Job
Go through the records below and show every line with the string "Erfahrung".

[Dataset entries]
========================================
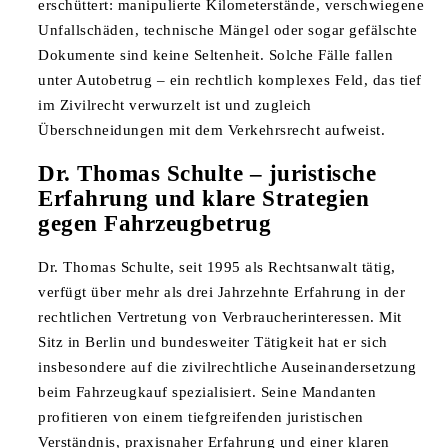
erschüttert: manipulierte Kilometerstände, verschwiegene
Unfallschäden, technische Mängel oder sogar gefälschte
Dokumente sind keine Seltenheit. Solche Fälle fallen
unter Autobetrug – ein rechtlich komplexes Feld, das tief
im Zivilrecht verwurzelt ist und zugleich
Überschneidungen mit dem Verkehrsrecht aufweist.
Dr. Thomas Schulte – juristische
Erfahrung und klare Strategien
gegen Fahrzeugbetrug
Dr. Thomas Schulte, seit 1995 als Rechtsanwalt tätig,
verfügt über mehr als drei Jahrzehnte Erfahrung in der
rechtlichen Vertretung von Verbraucherinteressen. Mit
Sitz in Berlin und bundesweiter Tätigkeit hat er sich
insbesondere auf die zivilrechtliche Auseinandersetzung
beim Fahrzeugkauf spezialisiert. Seine Mandanten
profitieren von einem tiefgreifenden juristischen
Verständnis, praxisnaher Erfahrung und einer klaren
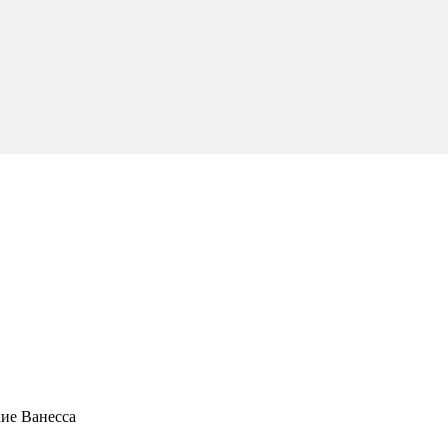
ие Ванесса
========================================
Reply to the task
Erfahrung und klare Strategien
verfügt über mehr als drei Jahrzehnte Erfahrung in der
Verständnis, praxisnaher Erfahrung und einer klaren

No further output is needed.